▸ **Assignment**: Reproduce the lines below, changing every occurrence of "Supabase" to "PostgreSQL" and leaving all else unchanged. Omit the pictures from your answer.

▸ **Supplied records**:
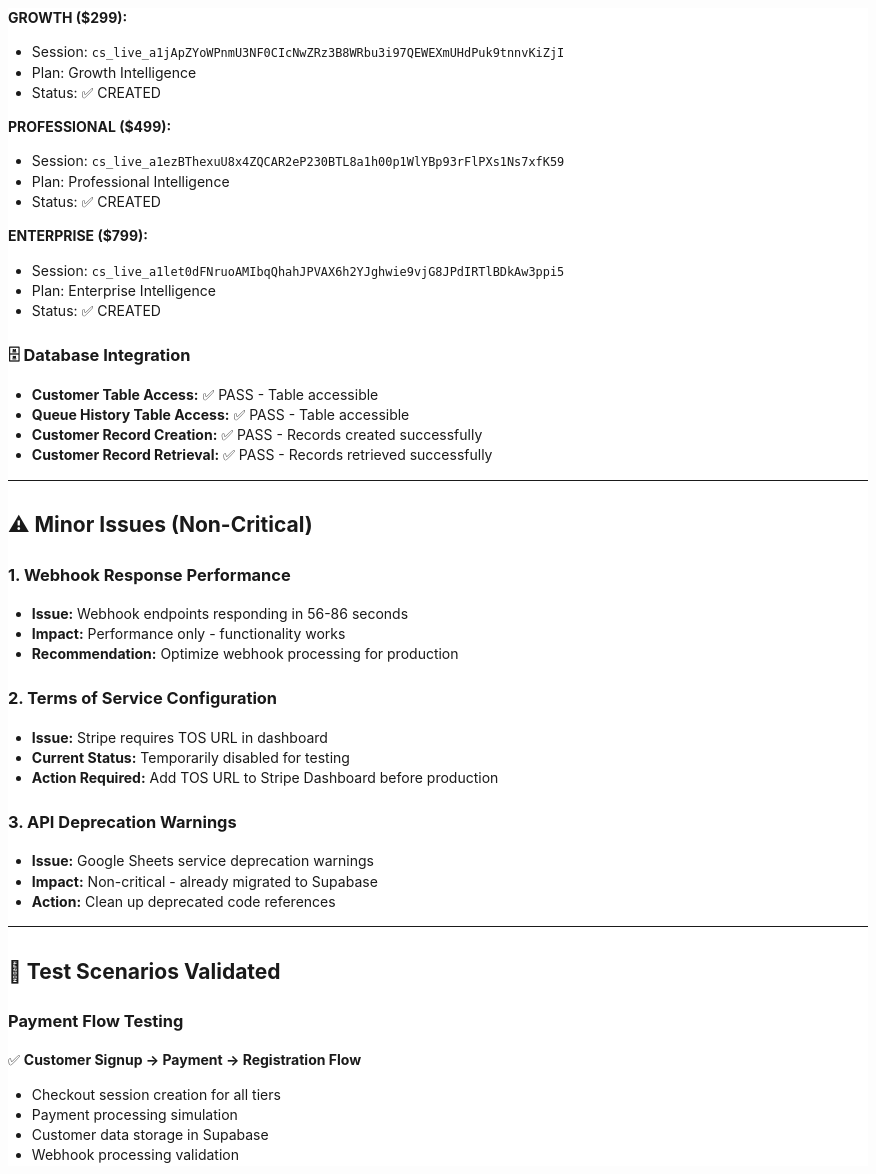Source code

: **GROWTH ($299):**
- Session: `cs_live_a1jApZYoWPnmU3NF0CIcNwZRz3B8WRbu3i97QEWEXmUHdPuk9tnnvKiZjI`  
- Plan: Growth Intelligence
- Status: ✅ CREATED

**PROFESSIONAL ($499):**
- Session: `cs_live_a1ezBThexuU8x4ZQCAR2eP230BTL8a1h00p1WlYBp93rFlPXs1Ns7xfK59`
- Plan: Professional Intelligence  
- Status: ✅ CREATED

**ENTERPRISE ($799):**
- Session: `cs_live_a1let0dFNruoAMIbqQhahJPVAX6h2YJghwie9vjG8JPdIRTlBDkAw3ppi5`
- Plan: Enterprise Intelligence
- Status: ✅ CREATED

### 🗄️ Database Integration
- **Customer Table Access:** ✅ PASS - Table accessible
- **Queue History Table Access:** ✅ PASS - Table accessible  
- **Customer Record Creation:** ✅ PASS - Records created successfully
- **Customer Record Retrieval:** ✅ PASS - Records retrieved successfully

---

## ⚠️ Minor Issues (Non-Critical)

### 1. Webhook Response Performance
- **Issue:** Webhook endpoints responding in 56-86 seconds
- **Impact:** Performance only - functionality works
- **Recommendation:** Optimize webhook processing for production

### 2. Terms of Service Configuration
- **Issue:** Stripe requires TOS URL in dashboard
- **Current Status:** Temporarily disabled for testing
- **Action Required:** Add TOS URL to Stripe Dashboard before production

### 3. API Deprecation Warnings
- **Issue:** Google Sheets service deprecation warnings
- **Impact:** Non-critical - already migrated to Supabase
- **Action:** Clean up deprecated code references

---

## 🧪 Test Scenarios Validated

### Payment Flow Testing
✅ **Customer Signup → Payment → Registration Flow**
- Checkout session creation for all tiers
- Payment processing simulation  
- Customer data storage in Supabase
- Webhook processing validation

▸ **Exercise output**:
Source code

: **GROWTH ($299):**
- Session: `cs_live_a1jApZYoWPnmU3NF0CIcNwZRz3B8WRbu3i97QEWEXmUHdPuk9tnnvKiZjI`  
- Plan: Growth Intelligence
- Status: ✅ CREATED

**PROFESSIONAL ($499):**
- Session: `cs_live_a1ezBThexuU8x4ZQCAR2eP230BTL8a1h00p1WlYBp93rFlPXs1Ns7xfK59`
- Plan: Professional Intelligence  
- Status: ✅ CREATED

**ENTERPRISE ($799):**
- Session: `cs_live_a1let0dFNruoAMIbqQhahJPVAX6h2YJghwie9vjG8JPdIRTlBDkAw3ppi5`
- Plan: Enterprise Intelligence
- Status: ✅ CREATED

### 🗄️ Database Integration
- **Customer Table Access:** ✅ PASS - Table accessible
- **Queue History Table Access:** ✅ PASS - Table accessible  
- **Customer Record Creation:** ✅ PASS - Records created successfully
- **Customer Record Retrieval:** ✅ PASS - Records retrieved successfully

---

## ⚠️ Minor Issues (Non-Critical)

### 1. Webhook Response Performance
- **Issue:** Webhook endpoints responding in 56-86 seconds
- **Impact:** Performance only - functionality works
- **Recommendation:** Optimize webhook processing for production

### 2. Terms of Service Configuration
- **Issue:** Stripe requires TOS URL in dashboard
- **Current Status:** Temporarily disabled for testing
- **Action Required:** Add TOS URL to Stripe Dashboard before production

### 3. API Deprecation Warnings
- **Issue:** Google Sheets service deprecation warnings
- **Impact:** Non-critical - already migrated to PostgreSQL
- **Action:** Clean up deprecated code references

---

## 🧪 Test Scenarios Validated

### Payment Flow Testing
✅ **Customer Signup → Payment → Registration Flow**
- Checkout session creation for all tiers
- Payment processing simulation  
- Customer data storage in PostgreSQL
- Webhook processing validation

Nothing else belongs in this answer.